_Activity_
Only the lines of the data below from the one with "Draw a box round the small" through the one with "Draw a box round the tray" are wanted. Repeat them exactly.

_Entries taken from a collection_
++++++++++

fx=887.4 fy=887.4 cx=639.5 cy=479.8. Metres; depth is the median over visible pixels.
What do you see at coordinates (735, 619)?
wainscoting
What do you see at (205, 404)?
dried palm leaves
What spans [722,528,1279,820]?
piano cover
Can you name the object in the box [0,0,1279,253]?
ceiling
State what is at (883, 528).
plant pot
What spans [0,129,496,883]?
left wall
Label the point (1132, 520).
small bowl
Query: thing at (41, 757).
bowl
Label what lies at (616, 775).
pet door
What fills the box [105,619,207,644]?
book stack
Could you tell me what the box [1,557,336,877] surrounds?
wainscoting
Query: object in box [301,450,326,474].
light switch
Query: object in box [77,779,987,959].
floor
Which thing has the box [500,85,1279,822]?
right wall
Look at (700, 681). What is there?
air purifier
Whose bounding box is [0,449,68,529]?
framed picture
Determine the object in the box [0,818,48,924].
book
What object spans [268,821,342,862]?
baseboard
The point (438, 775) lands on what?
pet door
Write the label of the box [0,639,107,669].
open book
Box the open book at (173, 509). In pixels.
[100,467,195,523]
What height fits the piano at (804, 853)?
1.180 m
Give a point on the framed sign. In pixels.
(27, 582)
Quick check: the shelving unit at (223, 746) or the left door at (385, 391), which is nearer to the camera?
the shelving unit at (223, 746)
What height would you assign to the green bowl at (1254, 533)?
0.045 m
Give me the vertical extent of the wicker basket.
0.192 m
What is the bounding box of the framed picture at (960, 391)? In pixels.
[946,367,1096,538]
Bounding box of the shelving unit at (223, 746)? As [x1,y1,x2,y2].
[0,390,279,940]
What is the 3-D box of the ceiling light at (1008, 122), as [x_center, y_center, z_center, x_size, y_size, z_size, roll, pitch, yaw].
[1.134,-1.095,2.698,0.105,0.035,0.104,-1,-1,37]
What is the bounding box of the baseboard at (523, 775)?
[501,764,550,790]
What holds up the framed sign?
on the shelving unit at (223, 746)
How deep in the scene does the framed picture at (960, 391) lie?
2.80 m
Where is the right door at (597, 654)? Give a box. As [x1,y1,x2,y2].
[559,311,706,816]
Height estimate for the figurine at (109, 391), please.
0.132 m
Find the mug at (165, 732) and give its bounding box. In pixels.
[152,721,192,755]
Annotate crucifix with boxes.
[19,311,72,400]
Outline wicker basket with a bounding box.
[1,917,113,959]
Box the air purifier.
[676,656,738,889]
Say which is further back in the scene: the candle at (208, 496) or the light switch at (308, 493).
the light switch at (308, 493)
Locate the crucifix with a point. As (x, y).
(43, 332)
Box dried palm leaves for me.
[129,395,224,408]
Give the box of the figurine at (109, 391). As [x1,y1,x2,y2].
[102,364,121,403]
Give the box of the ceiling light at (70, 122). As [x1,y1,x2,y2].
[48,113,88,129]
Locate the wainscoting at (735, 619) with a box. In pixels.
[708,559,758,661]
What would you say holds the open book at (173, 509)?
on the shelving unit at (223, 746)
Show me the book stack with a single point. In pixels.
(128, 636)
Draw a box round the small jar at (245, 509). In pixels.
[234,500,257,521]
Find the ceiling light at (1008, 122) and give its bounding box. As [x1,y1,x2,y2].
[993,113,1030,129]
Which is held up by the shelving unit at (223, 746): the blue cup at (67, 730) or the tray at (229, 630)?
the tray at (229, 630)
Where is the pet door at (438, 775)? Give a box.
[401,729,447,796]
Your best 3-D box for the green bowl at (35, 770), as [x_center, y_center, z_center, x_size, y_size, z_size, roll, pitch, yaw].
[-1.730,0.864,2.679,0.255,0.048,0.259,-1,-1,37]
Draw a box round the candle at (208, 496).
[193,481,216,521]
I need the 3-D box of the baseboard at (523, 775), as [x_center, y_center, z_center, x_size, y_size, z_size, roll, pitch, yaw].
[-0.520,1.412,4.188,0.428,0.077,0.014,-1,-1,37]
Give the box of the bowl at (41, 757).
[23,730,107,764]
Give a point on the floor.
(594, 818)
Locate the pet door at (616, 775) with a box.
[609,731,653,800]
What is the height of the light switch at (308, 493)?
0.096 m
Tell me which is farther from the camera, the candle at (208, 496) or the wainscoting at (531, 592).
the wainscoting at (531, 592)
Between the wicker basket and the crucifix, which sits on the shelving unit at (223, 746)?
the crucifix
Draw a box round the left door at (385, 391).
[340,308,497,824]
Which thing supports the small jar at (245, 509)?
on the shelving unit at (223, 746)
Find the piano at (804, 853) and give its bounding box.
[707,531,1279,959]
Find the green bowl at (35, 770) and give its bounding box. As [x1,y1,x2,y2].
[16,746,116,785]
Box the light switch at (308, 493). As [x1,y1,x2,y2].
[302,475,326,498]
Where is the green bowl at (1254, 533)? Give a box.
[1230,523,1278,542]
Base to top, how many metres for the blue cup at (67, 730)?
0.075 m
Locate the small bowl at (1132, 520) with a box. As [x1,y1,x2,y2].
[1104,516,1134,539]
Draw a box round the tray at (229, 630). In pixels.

++++++++++

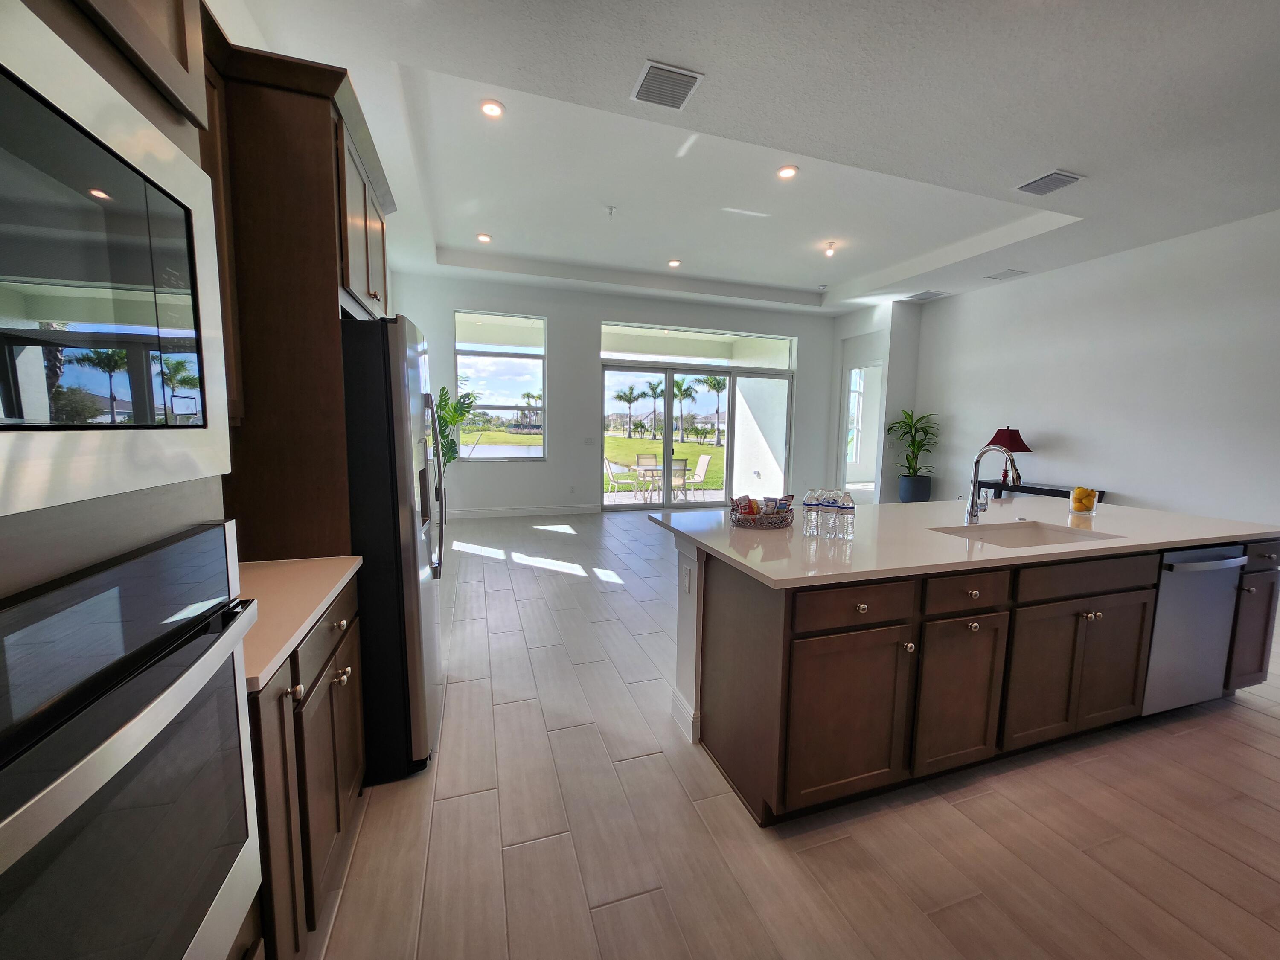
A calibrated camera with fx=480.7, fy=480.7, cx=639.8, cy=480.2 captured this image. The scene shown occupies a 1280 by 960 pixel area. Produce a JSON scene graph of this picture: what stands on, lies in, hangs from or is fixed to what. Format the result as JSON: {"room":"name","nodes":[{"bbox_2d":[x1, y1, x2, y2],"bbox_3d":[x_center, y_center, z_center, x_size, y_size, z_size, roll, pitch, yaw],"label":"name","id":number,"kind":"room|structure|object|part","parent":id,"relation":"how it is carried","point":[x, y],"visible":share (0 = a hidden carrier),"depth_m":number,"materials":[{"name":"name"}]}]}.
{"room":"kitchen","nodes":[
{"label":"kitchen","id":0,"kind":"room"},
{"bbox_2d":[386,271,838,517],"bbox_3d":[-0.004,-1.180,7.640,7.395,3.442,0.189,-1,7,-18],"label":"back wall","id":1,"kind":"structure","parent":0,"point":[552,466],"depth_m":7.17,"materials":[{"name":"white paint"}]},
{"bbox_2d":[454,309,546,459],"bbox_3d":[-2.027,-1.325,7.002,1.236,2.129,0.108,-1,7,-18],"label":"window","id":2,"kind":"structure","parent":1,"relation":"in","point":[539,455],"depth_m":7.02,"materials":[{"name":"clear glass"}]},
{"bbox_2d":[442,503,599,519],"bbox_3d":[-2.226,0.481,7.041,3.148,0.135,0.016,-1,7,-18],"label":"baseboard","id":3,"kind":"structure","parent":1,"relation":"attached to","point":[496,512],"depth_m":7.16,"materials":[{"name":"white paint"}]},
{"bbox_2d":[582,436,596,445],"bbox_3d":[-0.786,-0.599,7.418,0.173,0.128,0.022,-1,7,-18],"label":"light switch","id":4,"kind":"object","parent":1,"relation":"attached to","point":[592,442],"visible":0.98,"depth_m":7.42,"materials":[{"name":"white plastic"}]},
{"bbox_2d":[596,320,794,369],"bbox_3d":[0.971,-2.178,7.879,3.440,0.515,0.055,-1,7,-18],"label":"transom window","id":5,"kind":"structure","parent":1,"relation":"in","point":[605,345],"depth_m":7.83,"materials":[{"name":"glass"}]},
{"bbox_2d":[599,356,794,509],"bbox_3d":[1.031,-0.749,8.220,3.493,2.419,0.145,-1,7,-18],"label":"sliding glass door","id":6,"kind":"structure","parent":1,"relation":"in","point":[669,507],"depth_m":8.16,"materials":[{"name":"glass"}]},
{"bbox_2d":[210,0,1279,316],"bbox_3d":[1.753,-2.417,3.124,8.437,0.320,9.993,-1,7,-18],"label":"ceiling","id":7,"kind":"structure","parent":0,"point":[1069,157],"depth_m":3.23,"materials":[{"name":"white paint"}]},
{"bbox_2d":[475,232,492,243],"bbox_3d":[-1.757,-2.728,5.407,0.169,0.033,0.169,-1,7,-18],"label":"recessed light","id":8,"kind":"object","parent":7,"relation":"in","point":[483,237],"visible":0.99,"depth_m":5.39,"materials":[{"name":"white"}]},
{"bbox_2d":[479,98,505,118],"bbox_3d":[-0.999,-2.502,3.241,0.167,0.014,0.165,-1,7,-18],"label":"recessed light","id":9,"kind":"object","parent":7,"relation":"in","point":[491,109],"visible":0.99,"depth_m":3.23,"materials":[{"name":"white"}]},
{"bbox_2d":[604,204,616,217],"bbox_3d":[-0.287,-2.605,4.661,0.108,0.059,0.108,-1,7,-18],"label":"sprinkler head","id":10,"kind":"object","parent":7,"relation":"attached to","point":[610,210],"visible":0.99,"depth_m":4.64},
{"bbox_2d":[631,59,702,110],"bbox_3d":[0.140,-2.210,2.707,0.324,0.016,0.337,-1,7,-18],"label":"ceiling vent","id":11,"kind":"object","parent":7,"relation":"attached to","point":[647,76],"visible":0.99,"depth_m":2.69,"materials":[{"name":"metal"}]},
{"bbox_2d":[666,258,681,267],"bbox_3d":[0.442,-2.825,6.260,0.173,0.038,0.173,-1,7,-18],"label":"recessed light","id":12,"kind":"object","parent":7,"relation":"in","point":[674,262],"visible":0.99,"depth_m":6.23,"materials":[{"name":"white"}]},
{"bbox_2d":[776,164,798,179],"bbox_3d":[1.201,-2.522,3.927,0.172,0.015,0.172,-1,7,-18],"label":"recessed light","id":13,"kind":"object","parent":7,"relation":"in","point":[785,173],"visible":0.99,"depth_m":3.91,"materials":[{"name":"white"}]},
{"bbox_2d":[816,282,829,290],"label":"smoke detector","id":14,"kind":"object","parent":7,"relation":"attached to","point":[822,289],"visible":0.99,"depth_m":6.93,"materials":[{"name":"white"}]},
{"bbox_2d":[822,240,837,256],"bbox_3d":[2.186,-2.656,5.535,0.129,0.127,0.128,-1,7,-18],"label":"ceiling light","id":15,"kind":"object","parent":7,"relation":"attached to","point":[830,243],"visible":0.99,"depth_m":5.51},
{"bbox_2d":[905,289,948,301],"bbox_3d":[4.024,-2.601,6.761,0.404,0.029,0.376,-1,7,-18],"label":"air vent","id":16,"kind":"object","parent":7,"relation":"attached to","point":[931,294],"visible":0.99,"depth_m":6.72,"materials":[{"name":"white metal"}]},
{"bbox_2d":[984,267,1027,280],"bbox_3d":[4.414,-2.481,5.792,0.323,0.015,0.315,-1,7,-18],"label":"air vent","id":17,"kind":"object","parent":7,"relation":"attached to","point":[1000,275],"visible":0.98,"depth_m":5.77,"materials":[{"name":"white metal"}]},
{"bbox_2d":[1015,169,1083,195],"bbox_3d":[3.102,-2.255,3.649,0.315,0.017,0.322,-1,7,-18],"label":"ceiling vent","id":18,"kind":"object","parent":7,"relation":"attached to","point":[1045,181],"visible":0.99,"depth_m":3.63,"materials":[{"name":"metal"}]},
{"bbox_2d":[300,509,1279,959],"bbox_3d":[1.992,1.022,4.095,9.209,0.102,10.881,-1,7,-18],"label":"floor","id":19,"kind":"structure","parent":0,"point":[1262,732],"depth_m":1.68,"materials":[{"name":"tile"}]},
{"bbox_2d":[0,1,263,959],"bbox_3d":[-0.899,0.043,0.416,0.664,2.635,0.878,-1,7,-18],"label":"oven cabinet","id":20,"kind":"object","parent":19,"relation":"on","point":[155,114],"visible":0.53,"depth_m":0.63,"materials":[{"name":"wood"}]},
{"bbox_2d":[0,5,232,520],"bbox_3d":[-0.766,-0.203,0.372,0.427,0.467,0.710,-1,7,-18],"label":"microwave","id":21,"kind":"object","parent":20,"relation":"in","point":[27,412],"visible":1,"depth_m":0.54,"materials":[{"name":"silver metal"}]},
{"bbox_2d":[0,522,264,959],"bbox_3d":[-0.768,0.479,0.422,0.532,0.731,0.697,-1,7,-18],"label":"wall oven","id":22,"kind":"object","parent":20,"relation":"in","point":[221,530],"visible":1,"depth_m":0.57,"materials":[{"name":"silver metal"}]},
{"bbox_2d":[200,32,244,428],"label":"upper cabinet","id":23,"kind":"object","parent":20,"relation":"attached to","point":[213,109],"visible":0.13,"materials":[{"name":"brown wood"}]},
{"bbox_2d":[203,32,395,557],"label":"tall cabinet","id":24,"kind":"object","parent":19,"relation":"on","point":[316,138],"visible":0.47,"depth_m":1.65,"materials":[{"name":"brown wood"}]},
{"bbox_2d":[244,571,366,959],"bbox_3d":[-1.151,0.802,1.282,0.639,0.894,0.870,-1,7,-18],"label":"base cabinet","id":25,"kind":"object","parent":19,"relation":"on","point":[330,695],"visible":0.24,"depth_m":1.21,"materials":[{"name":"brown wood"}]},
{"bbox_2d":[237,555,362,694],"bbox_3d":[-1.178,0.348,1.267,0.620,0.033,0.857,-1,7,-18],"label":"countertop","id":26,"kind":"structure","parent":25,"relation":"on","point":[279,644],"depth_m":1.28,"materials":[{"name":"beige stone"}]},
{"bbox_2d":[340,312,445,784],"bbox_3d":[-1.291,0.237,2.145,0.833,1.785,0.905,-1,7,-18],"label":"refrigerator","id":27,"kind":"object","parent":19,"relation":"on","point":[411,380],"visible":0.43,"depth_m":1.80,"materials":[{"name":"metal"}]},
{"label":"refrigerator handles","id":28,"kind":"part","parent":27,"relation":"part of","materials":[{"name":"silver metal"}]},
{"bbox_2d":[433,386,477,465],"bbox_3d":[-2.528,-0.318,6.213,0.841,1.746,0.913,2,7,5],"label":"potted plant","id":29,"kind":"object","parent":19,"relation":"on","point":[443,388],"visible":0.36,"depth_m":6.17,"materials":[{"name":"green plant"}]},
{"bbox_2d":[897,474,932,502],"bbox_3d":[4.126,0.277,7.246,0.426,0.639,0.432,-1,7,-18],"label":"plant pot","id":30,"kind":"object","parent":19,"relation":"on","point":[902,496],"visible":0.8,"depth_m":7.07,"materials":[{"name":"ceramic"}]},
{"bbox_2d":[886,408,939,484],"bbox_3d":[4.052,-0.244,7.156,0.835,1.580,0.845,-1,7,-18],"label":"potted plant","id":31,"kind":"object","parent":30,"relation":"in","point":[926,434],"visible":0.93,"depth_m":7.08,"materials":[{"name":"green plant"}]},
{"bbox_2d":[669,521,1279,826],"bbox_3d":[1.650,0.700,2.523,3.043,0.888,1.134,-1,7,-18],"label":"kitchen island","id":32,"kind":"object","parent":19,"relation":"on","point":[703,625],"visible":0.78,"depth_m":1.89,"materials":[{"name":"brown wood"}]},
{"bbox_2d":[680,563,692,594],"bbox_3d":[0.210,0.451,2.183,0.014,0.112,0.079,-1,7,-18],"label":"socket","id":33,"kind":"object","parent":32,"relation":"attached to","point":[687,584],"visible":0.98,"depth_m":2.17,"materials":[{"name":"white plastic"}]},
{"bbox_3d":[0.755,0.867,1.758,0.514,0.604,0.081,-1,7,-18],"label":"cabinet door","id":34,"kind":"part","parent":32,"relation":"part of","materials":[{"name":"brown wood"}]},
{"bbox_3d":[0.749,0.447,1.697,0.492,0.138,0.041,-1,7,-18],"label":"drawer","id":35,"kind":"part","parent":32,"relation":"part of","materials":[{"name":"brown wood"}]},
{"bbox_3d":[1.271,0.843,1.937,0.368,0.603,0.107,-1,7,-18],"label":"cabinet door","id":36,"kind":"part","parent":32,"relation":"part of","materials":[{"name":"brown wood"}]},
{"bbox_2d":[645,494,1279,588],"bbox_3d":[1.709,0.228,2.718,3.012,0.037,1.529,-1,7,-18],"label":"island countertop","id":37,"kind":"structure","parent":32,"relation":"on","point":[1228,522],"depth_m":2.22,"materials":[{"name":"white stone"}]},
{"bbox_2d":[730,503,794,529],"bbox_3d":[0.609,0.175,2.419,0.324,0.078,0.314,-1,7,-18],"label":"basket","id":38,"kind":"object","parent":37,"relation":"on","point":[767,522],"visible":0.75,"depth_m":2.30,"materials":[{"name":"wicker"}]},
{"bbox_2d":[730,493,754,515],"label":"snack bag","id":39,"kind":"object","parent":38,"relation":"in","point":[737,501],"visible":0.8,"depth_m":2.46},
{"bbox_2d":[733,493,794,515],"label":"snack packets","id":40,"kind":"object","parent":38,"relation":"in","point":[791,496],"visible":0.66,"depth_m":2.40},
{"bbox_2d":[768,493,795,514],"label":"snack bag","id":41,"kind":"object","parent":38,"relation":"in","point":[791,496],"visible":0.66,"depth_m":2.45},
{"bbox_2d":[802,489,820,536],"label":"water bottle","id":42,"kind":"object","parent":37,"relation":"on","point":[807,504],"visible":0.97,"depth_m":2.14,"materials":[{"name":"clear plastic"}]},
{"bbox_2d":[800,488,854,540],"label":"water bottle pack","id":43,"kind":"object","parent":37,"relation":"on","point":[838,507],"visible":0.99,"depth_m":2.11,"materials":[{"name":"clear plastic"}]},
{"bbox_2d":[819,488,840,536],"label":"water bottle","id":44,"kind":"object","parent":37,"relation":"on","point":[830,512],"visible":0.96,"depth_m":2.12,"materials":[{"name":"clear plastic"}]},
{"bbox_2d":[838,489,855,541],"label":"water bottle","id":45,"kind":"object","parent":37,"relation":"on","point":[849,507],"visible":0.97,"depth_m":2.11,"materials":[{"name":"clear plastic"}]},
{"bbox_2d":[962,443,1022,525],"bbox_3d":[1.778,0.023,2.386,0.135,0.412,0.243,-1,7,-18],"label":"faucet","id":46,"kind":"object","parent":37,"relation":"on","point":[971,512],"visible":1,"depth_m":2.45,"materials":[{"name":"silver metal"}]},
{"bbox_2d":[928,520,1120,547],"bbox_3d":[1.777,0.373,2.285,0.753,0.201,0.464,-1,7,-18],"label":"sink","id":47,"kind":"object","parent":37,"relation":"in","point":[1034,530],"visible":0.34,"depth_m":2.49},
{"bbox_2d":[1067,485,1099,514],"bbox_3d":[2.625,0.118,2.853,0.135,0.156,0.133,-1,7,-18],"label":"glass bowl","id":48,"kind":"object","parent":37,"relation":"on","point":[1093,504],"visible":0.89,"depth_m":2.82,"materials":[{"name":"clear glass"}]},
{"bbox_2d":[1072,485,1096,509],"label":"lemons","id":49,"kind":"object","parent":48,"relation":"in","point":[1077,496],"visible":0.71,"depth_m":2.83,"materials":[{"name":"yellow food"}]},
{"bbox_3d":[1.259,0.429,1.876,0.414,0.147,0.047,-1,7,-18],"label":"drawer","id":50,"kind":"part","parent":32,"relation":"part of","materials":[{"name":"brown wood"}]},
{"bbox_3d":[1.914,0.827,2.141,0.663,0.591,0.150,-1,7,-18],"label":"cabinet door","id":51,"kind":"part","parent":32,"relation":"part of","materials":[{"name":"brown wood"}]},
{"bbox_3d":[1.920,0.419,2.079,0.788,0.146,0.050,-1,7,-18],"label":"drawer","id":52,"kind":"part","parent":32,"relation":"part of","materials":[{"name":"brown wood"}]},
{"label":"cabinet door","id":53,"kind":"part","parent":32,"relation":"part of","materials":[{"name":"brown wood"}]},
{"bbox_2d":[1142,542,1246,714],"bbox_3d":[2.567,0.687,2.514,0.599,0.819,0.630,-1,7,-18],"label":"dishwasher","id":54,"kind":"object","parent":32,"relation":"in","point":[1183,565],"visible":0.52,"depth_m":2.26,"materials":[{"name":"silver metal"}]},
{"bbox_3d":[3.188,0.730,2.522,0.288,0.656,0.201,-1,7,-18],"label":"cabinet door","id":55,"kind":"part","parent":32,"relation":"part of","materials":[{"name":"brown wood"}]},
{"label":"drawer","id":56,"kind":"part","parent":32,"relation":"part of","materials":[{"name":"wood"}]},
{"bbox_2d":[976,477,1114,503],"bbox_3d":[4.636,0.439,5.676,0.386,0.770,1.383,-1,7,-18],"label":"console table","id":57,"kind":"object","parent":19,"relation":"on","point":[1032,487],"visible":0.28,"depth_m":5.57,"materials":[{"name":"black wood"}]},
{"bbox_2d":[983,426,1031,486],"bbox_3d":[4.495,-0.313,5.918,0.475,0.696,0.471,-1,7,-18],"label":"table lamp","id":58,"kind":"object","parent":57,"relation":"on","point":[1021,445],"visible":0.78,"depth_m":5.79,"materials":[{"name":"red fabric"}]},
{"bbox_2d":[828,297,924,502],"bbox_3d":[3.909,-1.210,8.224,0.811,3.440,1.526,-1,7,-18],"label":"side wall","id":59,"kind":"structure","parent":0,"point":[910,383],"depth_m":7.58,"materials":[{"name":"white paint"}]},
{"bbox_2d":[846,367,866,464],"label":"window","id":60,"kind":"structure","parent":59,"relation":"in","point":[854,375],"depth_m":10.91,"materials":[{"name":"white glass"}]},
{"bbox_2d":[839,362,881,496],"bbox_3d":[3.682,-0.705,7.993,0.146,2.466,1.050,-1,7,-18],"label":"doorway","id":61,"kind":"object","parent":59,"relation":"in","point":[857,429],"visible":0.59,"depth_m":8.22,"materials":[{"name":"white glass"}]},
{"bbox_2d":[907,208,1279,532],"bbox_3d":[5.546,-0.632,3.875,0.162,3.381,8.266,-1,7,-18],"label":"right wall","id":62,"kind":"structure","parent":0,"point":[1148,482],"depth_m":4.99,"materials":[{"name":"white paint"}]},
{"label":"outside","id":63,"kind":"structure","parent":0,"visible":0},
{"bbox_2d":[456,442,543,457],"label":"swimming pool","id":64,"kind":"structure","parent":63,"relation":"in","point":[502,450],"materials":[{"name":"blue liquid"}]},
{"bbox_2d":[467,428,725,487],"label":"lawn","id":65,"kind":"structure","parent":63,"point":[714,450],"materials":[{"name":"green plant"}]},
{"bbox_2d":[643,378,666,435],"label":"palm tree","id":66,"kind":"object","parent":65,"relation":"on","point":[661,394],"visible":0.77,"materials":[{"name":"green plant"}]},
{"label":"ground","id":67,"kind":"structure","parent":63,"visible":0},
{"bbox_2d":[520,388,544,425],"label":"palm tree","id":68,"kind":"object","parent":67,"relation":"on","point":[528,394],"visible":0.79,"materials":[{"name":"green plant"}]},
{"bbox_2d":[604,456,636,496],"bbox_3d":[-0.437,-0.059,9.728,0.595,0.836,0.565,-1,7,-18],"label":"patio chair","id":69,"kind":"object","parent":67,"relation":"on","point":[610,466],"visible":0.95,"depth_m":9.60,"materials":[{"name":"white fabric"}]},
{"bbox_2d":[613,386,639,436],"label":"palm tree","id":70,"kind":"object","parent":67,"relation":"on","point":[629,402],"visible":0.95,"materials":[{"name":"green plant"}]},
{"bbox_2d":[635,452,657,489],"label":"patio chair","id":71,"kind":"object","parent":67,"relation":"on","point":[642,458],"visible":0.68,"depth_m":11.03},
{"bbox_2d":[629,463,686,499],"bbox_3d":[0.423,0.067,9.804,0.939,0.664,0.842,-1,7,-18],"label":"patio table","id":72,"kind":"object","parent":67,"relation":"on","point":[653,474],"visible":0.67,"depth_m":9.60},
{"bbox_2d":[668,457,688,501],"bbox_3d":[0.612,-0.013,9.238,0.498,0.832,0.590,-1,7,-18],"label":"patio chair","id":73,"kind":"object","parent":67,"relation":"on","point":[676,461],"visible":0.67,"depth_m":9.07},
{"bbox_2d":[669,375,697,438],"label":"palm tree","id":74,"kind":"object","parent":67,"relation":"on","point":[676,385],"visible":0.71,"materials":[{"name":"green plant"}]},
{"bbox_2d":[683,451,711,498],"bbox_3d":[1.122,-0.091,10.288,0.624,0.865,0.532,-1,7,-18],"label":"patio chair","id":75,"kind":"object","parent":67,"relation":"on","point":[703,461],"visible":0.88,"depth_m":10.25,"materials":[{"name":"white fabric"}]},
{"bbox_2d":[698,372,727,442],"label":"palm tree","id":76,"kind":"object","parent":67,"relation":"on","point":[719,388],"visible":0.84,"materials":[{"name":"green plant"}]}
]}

++++++++++

_Task answer_
Draw a box round the small jar at (245, 509). In pixels.
[234,500,257,521]
Find the ceiling light at (1008, 122) and give its bounding box. As [x1,y1,x2,y2].
[993,113,1030,129]
Which is held up by the shelving unit at (223, 746): the blue cup at (67, 730) or the tray at (229, 630)?
the tray at (229, 630)
Where is the pet door at (438, 775)? Give a box.
[401,729,447,796]
Your best 3-D box for the green bowl at (35, 770), as [x_center, y_center, z_center, x_size, y_size, z_size, roll, pitch, yaw].
[-1.730,0.864,2.679,0.255,0.048,0.259,-1,-1,37]
Draw a box round the candle at (208, 496).
[193,481,216,521]
I need the 3-D box of the baseboard at (523, 775), as [x_center, y_center, z_center, x_size, y_size, z_size, roll, pitch, yaw].
[-0.520,1.412,4.188,0.428,0.077,0.014,-1,-1,37]
Give the box of the bowl at (41, 757).
[23,730,107,764]
Give a point on the floor.
(594, 818)
Locate the pet door at (616, 775) with a box.
[609,731,653,800]
What is the height of the light switch at (308, 493)?
0.096 m
Tell me which is farther from the camera, the candle at (208, 496) or the wainscoting at (531, 592).
the wainscoting at (531, 592)
Between the wicker basket and the crucifix, which sits on the shelving unit at (223, 746)?
the crucifix
Draw a box round the left door at (385, 391).
[340,308,497,824]
Which thing supports the small jar at (245, 509)?
on the shelving unit at (223, 746)
Find the piano at (804, 853) and give its bounding box.
[707,531,1279,959]
Find the green bowl at (35, 770) and give its bounding box. As [x1,y1,x2,y2].
[16,746,116,785]
Box the light switch at (308, 493). As [x1,y1,x2,y2].
[302,475,326,498]
Where is the green bowl at (1254, 533)? Give a box.
[1230,523,1278,542]
Base to top, how many metres for the blue cup at (67, 730)?
0.075 m
Locate the small bowl at (1132, 520) with a box. As [x1,y1,x2,y2].
[1104,516,1134,539]
Draw a box round the tray at (229, 630). In pixels.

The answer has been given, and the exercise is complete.